** Your objective **
Reproduce the records below word for word, line by line.

┌─ Records shown

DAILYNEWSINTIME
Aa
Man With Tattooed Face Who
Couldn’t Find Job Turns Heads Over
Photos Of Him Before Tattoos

└─

** Finished exercise **
DAILYNEWSINTIME
Aa
Man With Tattooed Face Who
Couldn’t Find Job Turns Heads Over
Photos Of Him Before Tattoos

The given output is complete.